CHARLOTTE, NC-The Material Handling Industry of America group is recording a dramatic increase in the use of driverless vehicles on the shop floor. In a study by the group's Automatic Guided Vehicles Systems section, 72 systems were reportedly either installed or expanded in the first 6 months of 2004, compared to 47 such efforts in the first half of 2003.

According to MHIA managing executive Dick Ward, the "vast majority" of the 2004 systems were new, as opposed to add-ons to existing systems, with 93 percent going to manufacturing. Applications included those in the automotive, aerospace, food, textile, paper, chemical, rubber and plastic, and public utilities sectors.

Ward said that while his group is not making any specific projections, he believes the current trend toward increased use of driverless vehicles is in no danger of petering out. "The market has been relatively strong for the last couple of years, and it looks to continue," he says.

The single largest representative group in terms of AGV investment was automotive and aerospace, which accounted for 31 percent of orders during the study period. Rubber and plastic products were next, accounting for 15 percent. The new systems are widely distributed throughout the United States, as opposed to being concentrated in any particular area. "There's not one Mecca for automatic guided vehicles," says Ward.
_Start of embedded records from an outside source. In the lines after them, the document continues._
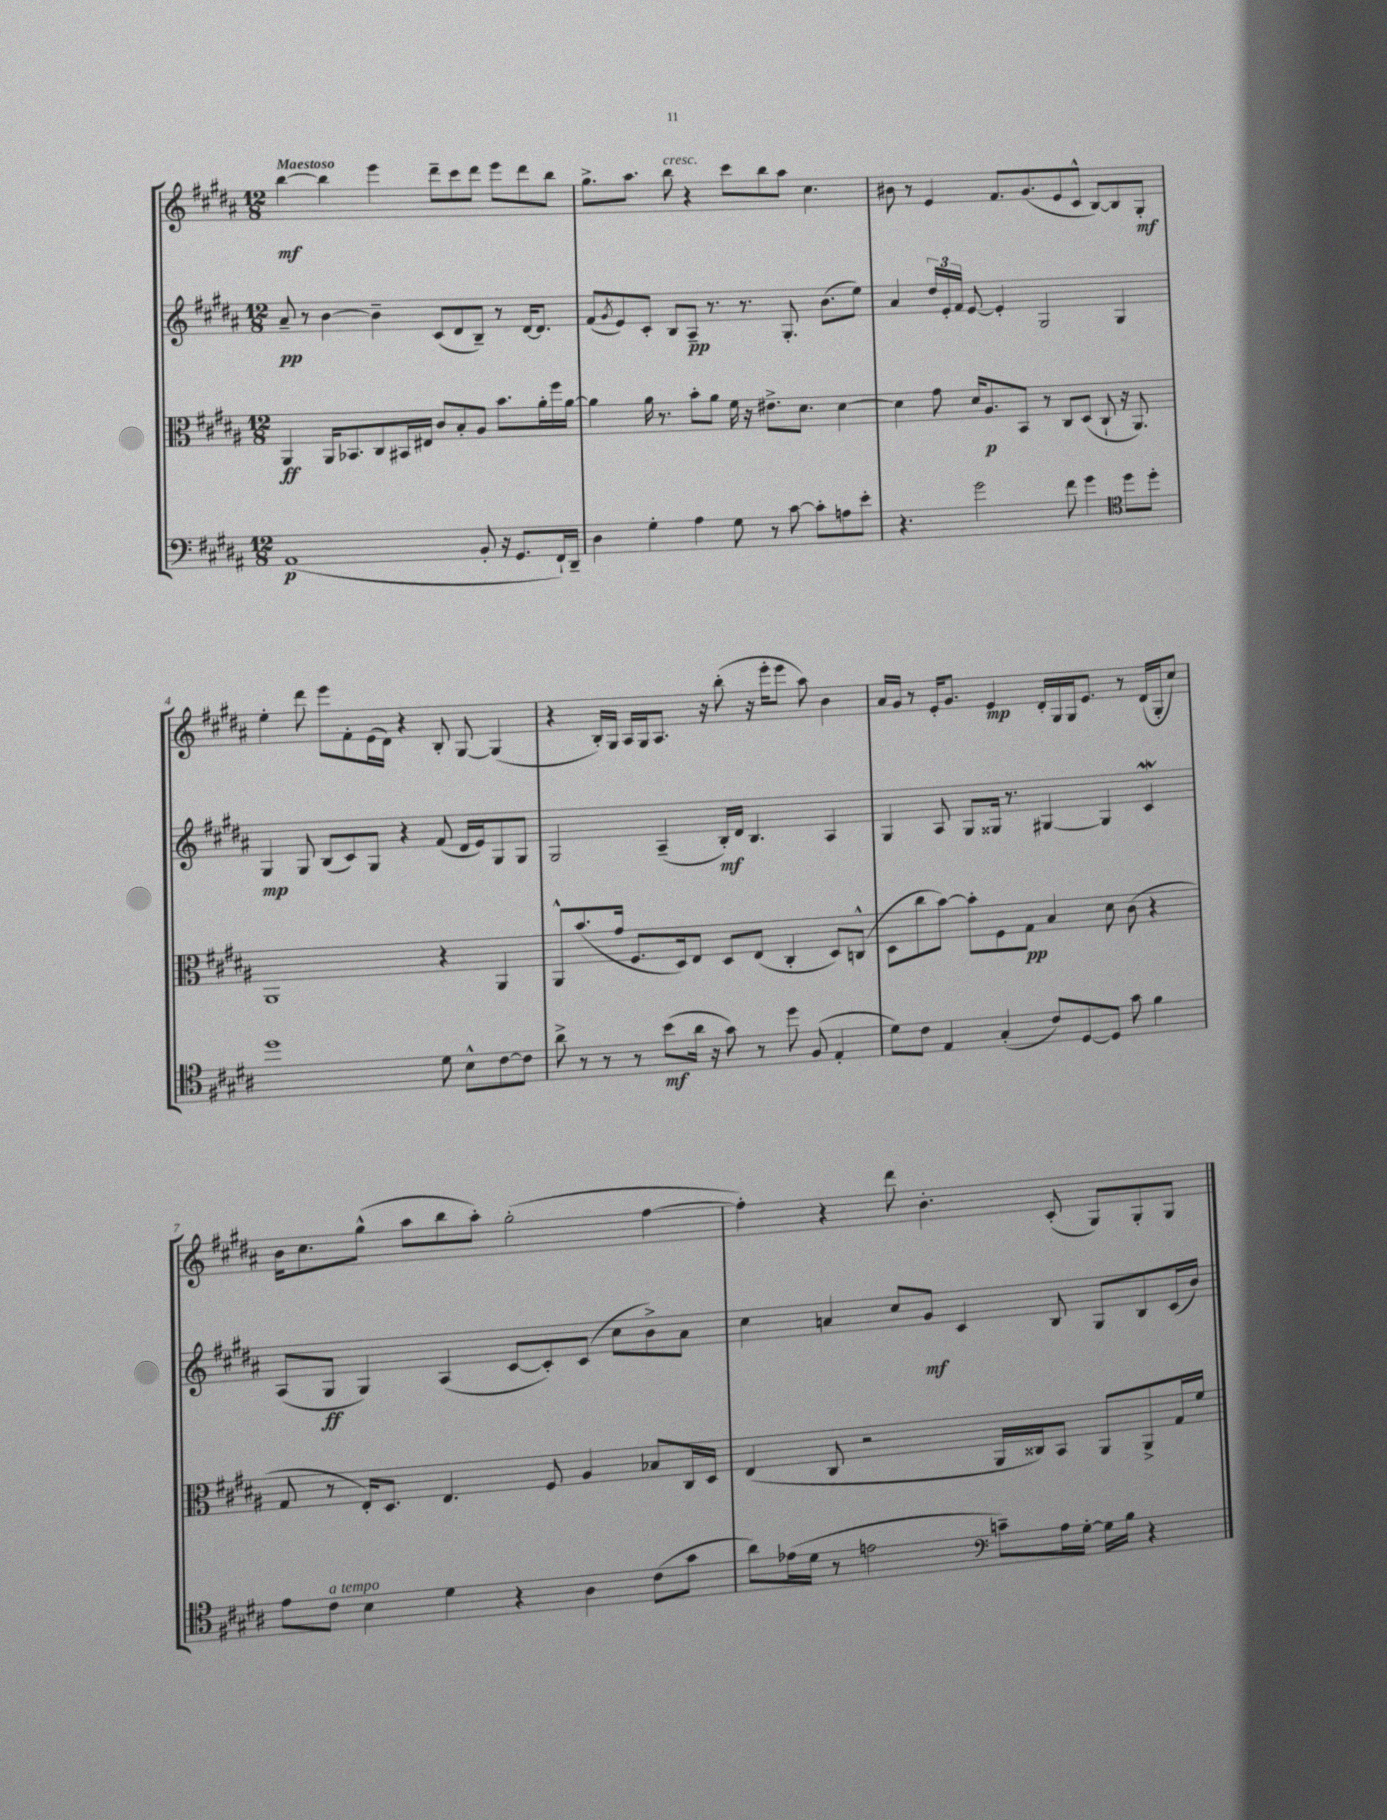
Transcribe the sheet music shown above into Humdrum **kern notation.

**kern	**dynam	**kern	**dynam	**kern	**dynam	**kern	**dynam
*part4	*part4	*part3	*part3	*part2	*part2	*part1	*part1
*staff4	*staff4	*staff3	*staff3	*staff2	*staff2	*staff1	*staff1
*clefF4	*	*clefC3	*	*clefG2	*	*clefG2	*
*k[f#c#g#d#a#]	*	*k[f#c#g#d#a#]	*	*k[f#c#g#d#a#]	*	*k[f#c#g#d#a#]	*
*M12/8	*	*M12/8	*	*M12/8	*	*M12/8	*
=1	=1	=1	=1	=1	=1	=1	=1
!	!	!	!	!	!	!LO:TX:a:B:t=Maestoso	!
(1AA#	p	4AA#/	ff	8a#~/	pp	[4bb\	mf
.	.	.	.	8r	.	.	.
.	.	16AA#/KL	.	[4b\	.	4bb\]	.
.	.	8.BB-X/	.	.	.	.	.
.	.	8C#/	.	4b~\]	.	4eee\	.
.	.	16BB#X/L	.	.	.	.	.
.	.	16E#X/JJ	.	.	.	.	.
.	.	8c#/L	.	(8c#/L	.	8ddd#~\L	.
.	.	8B'/	.	8d#/	.	8ccc#\	.
8BB'/	.	8A#/J	.	8B~/J)	.	8ddd#\J	.
16r	.	8.b\L	.	8r	.	8eee\L	.
8.GG#/L	.	.	.	.	.	.	.
.	.	.	.	[16d#/KL	.	8ddd#\	.
.	.	16a#'\L	.	8.d#/J]	.	.	.
16FF#`/L)	.	16ff#\	.	.	.	8bb\J	.
16DD#~/JJ	.	[16a#\JJ	.	.	.	.	.
=2	=2	=2	=2	=2	=2	=2	=2
4D#\	.	4a#\]	.	(8f#/L	.	8.gg#^\L	.
.	.	.	.	8qg#/	.	.	.
.	.	.	.	8e/)	.	.	.
.	.	.	.	.	.	8.aa#\J	.
4G#'\	.	16a#\	.	8c#'/J	.	.	.
.	.	8.r	.	.	.	.	.
!	!	!	!	!	!	!LO:TX:a:i:t=cresc.	!
.	.	.	.	8B/L	.	8bb\	.
4A#\	.	8b'\L	.	8A#~/J	pp	4r	.
.	.	8a#\J	.	8.r	.	.	.
8G#\	.	16f#\	.	.	.	8ccc#\L	.
.	.	16r	.	8.r	.	.	.
8r	.	8.e#X^\L	.	.	.	8bb\	.
[8c#\	.	.	.	8.G#'/	.	8aa#\J	.
.	.	8.d#\J	.	.	.	.	.
8c#'\L]	.	.	.	.	.	4.cc#\	.
.	.	.	.	(8.b\L	.	.	.
8An\	.	[4d#\	.	.	.	.	.
8e'\J	.	.	.	8ee\J)	.	.	.
=3	=3	=3	=3	=3	=3	=3	=3
4.r	.	4d#\]	.	4a#/	.	8b#X\	.
.	.	.	.	.	.	8r	.
.	.	8g#\	.	24dd#/LL	.	4e/	.
.	.	.	.	24e'/	.	.	.
.	.	.	.	24f#/JJ	.	.	.
2g#\	.	16d#/KL	.	[8e/	.	.	.
.	.	8.A#/	p	.	.	.	.
.	.	.	.	4e'/]	.	8.f#/L	.
.	.	8BB/J	.	.	.	.	.
.	.	.	.	.	.	(8.g#/	.
.	.	8r	.	2G#/	.	.	.
8f#\	.	8C#/L	.	.	.	8e/	.
4g#\	.	(8D#/J	.	.	.	8c#^^/J	.
.	.	8C#`/	.	.	.	[8B/L)	.
*clefC4	*	*	*	*	*	*	*
8dd#\L	.	16r	.	4G#/	.	8B/]	.
.	.	8.AA#/)	.	.	.	.	.
8dd#'\J	.	.	.	.	.	8G#'/J	mf
!!LO:LB:g=z
=4	=4	=4	=4	=4	=4	=4	=4
1dd#	.	1AA#	.	4G#/	mp	4ee'\	.
.	.	.	.	8G#/	.	8ddd#\	.
.	.	.	.	(8B/L	.	8eee\L	.
.	.	.	.	8c#/)	.	8f#'\	.
.	.	.	.	8G#/J	.	(16e\L	.
.	.	.	.	.	.	16d#\JJ)	.
.	.	.	.	4r	.	4r	.
8d#\	.	4r	.	(8f#/	.	8B'/	.
8B^^\L	.	.	.	16d#/LL	.	[8G#/	.
.	.	.	.	16e/J)	.	.	.
[8c#\	.	4AA#/	.	8G#/	.	(4G#/]	.
8c#\J]	.	.	.	8G#/J	.	.	.
=5	=5	=5	=5	=5	=5	=5	=5
8a#^\	.	8AA#^^/L	.	2G#/	.	4r	.
8r	.	(8.b/	.	.	.	.	.
8r	.	.	.	.	.	16B'/LL)	.
.	.	16g#/Jk	.	.	.	16G#/JJ	.
8r	.	8.F#/L	.	.	.	16A#/LL	.
.	.	.	.	.	.	16G#/J	.
(8b\L	mf	.	.	(4A#~/	.	8.A#/J	.
.	.	16D#/k)	.	.	.	.	.
16a#\Jk	.	8E/J	.	.	.	.	.
16r	.	.	.	.	.	16r	.
8g#\)	.	8D#/L	.	16B'/LL)	mf	(8bb'\	.
.	.	.	.	16d#/JJ	.	.	.
8r	.	(8E/J	.	4.B/	.	16r	.
.	.	.	.	.	.	16eee'\KL	.
8dd#\	.	4C#'/	.	.	.	8eee\J	.
(8F#/	.	.	.	.	.	8aa#\)	.
4E'/	.	8D#/L)	.	4A#/	.	4b\	.
.	.	(8Cn^^/J	.	.	.	.	.
=6	=6	=6	=6	=6	=6	=6	=6
8d#\L)	.	8D#\L	.	4G#/	.	16a#/LL	.
.	.	.	.	.	.	16g#/JJ	.
8c#\J	.	8cc#\	.	.	.	8r	.
4E/	.	[8b\J)	.	8A#/	.	16e'/KL	.
.	.	.	.	.	.	8.g#/J	.
.	.	8b'\L]	.	8G#/L	.	.	.
(4G#'/	.	8F#\	.	16G##X/Jk	.	4e/	mp
.	.	.	.	8.r	.	.	.
.	.	8G#\J	pp	.	.	.	.
8c#/L)	.	4B/	.	[4G#X/	.	16d#'/LL	.
.	.	.	.	.	.	16G#/	.
[8D#/	.	.	.	.	.	16G#/J	.
.	.	.	.	.	.	8.e/J	.
8D#/J]	.	8d#\	.	4G#/]	.	.	.
8g#\	.	(8c#\	.	.	.	8r	.
4f#\	.	4r	.	4c#W/	.	(16d#/LL	.
.	.	.	.	.	.	16G#'/J	.
.	.	.	.	.	.	8cc#/J)	.
!!LO:LB:g=z
=7	=7	=7	=7	=7	=7	=7	=7
8e\L	.	8G#/	.	(8A#/L	.	16b\KL	.
.	.	.	.	.	.	8.cc#\	.
!LO:TX:a:i:t=a tempo	!	!	!	!	!	!	!
8c#\J	.	8r	.	8G#/J	ff	.	.
4B\	.	16E'/KL)	.	4G#/)	.	(8gg#^^\J	.
.	.	8.D#/J	.	.	.	.	.
.	.	.	.	.	.	8aa#\L	.
4d#\	.	4.E/	.	(4A#/	.	8bb\	.
.	.	.	.	.	.	8aa#'\J)	.
4r	.	.	.	[8c#/L	.	(2gg#'\	.
.	.	8F#/	.	8c#'/])	.	.	.
4A#\	.	4A#/	.	(8c#/J	.	.	.
.	.	.	.	8cc#\L	.	.	.
(8c#\L	.	8B-X/L	.	8b^\)	.	[4ff#\	.
8g#\J	.	16C#/L	.	8a#\J	.	.	.
.	.	16D#/JJ	.	.	.	.	.
=8	=8	=8	=8	=8	=8	=8	=8
8a#\L)	.	(4E/	.	4cc#\	.	4ff#'\])	.
(16e-X\L	.	.	.	.	.	.	.
16d#\JJ	.	.	.	.	.	.	.
8r	.	8C#/	.	4an/	.	4r	.
2en\	.	2r	.	.	.	.	.
.	.	.	.	8cc#/L	.	8ddd#\	.
.	.	.	.	8g#/J	mf	4.b'\	.
.	.	.	.	4c#/	.	.	.
*clefF4	*	*	*	*	*	*	*
8cn~\L)	.	16AA#/LL	.	.	.	.	.
.	.	16C##X/J)	.	.	.	.	.
16A#\L	.	8BB/J	.	8B/	.	(8c#'/	.
[16G#'\JJ	.	.	.	.	.	.	.
16G#\LL]	.	8AA#/L	.	8G#/L	.	8G#/L)	.
16B\JJ	.	.	.	.	.	.	.
4r	.	8AA#^/	.	8B/	.	8G#'/	.
.	.	16G#/L	.	(16c#/L	.	8G#/J	.
.	.	16f#/JJ	.	16b/JJ)	.	.	.
==	==	==	==	==	==	==	==
*-	*-	*-	*-	*-	*-	*-	*-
Ward notes that MHIA is seeing smaller systems going to work for smaller companies, indicating industry is becoming increasingly comfortable with the technology. Today the average system consists of 3.5 driverless vehicles. This is less than half of what it was in past years, a sign that an AGV system "doesn't have to be large and complex to be justified." According to the study, larger organizations, including companies at the Fortune 500 level, accounted for 60 percent of new orders, with the remaining systems going to smaller organizations.

"It is clear based on these numbers that manufacturers of automation solutions, namely AGVs, are seeing a substantial interest in this technology and the many benefits companies can achieve through the use of this technology," Ward says. "I believe this can be attributed not only to an increasing acceptance of this proven technology but also to the fact that the technology associated with these systems has matured significantly, and as a result has become far more cost-effective."

In terms of the specific tasks being conducted by the newly installed driverlss vehicles, 59 percent of those in manufacturing are involved in transferring materials to and from storage areas. The remainder is involved in actual fabrication and assembly.